## DATASET EXTRACT
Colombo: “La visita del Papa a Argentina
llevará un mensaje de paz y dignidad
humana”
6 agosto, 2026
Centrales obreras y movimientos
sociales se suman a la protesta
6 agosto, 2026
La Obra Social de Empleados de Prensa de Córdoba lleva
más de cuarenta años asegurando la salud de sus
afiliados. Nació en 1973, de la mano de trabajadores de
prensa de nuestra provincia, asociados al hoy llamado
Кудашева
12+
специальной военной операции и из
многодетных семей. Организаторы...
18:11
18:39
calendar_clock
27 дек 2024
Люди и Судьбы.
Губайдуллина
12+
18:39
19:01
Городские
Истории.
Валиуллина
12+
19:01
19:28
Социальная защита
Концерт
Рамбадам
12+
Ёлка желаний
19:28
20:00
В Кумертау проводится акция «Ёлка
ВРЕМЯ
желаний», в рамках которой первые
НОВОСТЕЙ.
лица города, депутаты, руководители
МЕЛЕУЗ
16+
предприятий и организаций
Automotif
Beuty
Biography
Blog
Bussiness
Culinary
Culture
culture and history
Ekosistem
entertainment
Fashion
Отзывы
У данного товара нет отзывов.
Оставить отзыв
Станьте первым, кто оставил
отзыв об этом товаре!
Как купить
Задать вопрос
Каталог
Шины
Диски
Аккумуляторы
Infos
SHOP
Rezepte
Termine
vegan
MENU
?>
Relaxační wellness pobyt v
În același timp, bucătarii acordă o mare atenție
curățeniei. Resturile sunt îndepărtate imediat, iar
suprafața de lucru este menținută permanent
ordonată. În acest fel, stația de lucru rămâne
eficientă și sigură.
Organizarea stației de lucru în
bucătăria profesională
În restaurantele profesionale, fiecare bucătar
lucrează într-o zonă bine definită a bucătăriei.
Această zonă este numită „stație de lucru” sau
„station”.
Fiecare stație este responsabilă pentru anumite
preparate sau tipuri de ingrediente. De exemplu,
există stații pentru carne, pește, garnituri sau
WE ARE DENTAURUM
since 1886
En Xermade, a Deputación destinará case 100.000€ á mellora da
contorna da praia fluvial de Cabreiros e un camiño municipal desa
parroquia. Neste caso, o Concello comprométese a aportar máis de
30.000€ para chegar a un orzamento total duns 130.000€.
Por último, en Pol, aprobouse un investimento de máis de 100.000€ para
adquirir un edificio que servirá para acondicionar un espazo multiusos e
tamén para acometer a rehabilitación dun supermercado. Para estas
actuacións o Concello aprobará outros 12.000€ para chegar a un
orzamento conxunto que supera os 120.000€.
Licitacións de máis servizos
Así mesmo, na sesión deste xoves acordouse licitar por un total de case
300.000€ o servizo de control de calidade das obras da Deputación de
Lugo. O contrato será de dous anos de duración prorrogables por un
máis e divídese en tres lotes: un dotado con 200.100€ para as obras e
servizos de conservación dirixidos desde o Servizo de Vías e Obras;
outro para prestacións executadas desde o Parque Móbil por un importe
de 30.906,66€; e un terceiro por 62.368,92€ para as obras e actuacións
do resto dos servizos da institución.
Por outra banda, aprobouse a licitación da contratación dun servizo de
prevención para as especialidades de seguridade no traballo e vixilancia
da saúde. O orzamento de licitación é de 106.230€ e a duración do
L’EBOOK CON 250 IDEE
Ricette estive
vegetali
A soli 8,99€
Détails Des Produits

## WORK TASK
Reproduce every line of the records above verbatim, in the same order.

## SOLUTION BELOW
Colombo: “La visita del Papa a Argentina
llevará un mensaje de paz y dignidad
humana”
6 agosto, 2026
Centrales obreras y movimientos
sociales se suman a la protesta
6 agosto, 2026
La Obra Social de Empleados de Prensa de Córdoba lleva
más de cuarenta años asegurando la salud de sus
afiliados. Nació en 1973, de la mano de trabajadores de
prensa de nuestra provincia, asociados al hoy llamado
Кудашева
12+
специальной военной операции и из
многодетных семей. Организаторы...
18:11
18:39
calendar_clock
27 дек 2024
Люди и Судьбы.
Губайдуллина
12+
18:39
19:01
Городские
Истории.
Валиуллина
12+
19:01
19:28
Социальная защита
Концерт
Рамбадам
12+
Ёлка желаний
19:28
20:00
В Кумертау проводится акция «Ёлка
ВРЕМЯ
желаний», в рамках которой первые
НОВОСТЕЙ.
лица города, депутаты, руководители
МЕЛЕУЗ
16+
предприятий и организаций
Automotif
Beuty
Biography
Blog
Bussiness
Culinary
Culture
culture and history
Ekosistem
entertainment
Fashion
Отзывы
У данного товара нет отзывов.
Оставить отзыв
Станьте первым, кто оставил
отзыв об этом товаре!
Как купить
Задать вопрос
Каталог
Шины
Диски
Аккумуляторы
Infos
SHOP
Rezepte
Termine
vegan
MENU
?>
Relaxační wellness pobyt v
În același timp, bucătarii acordă o mare atenție
curățeniei. Resturile sunt îndepărtate imediat, iar
suprafața de lucru este menținută permanent
ordonată. În acest fel, stația de lucru rămâne
eficientă și sigură.
Organizarea stației de lucru în
bucătăria profesională
În restaurantele profesionale, fiecare bucătar
lucrează într-o zonă bine definită a bucătăriei.
Această zonă este numită „stație de lucru” sau
„station”.
Fiecare stație este responsabilă pentru anumite
preparate sau tipuri de ingrediente. De exemplu,
există stații pentru carne, pește, garnituri sau
WE ARE DENTAURUM
since 1886
En Xermade, a Deputación destinará case 100.000€ á mellora da
contorna da praia fluvial de Cabreiros e un camiño municipal desa
parroquia. Neste caso, o Concello comprométese a aportar máis de
30.000€ para chegar a un orzamento total duns 130.000€.
Por último, en Pol, aprobouse un investimento de máis de 100.000€ para
adquirir un edificio que servirá para acondicionar un espazo multiusos e
tamén para acometer a rehabilitación dun supermercado. Para estas
actuacións o Concello aprobará outros 12.000€ para chegar a un
orzamento conxunto que supera os 120.000€.
Licitacións de máis servizos
Así mesmo, na sesión deste xoves acordouse licitar por un total de case
300.000€ o servizo de control de calidade das obras da Deputación de
Lugo. O contrato será de dous anos de duración prorrogables por un
máis e divídese en tres lotes: un dotado con 200.100€ para as obras e
servizos de conservación dirixidos desde o Servizo de Vías e Obras;
outro para prestacións executadas desde o Parque Móbil por un importe
de 30.906,66€; e un terceiro por 62.368,92€ para as obras e actuacións
do resto dos servizos da institución.
Por outra banda, aprobouse a licitación da contratación dun servizo de
prevención para as especialidades de seguridade no traballo e vixilancia
da saúde. O orzamento de licitación é de 106.230€ e a duración do
L’EBOOK CON 250 IDEE
Ricette estive
vegetali
A soli 8,99€
Détails Des Produits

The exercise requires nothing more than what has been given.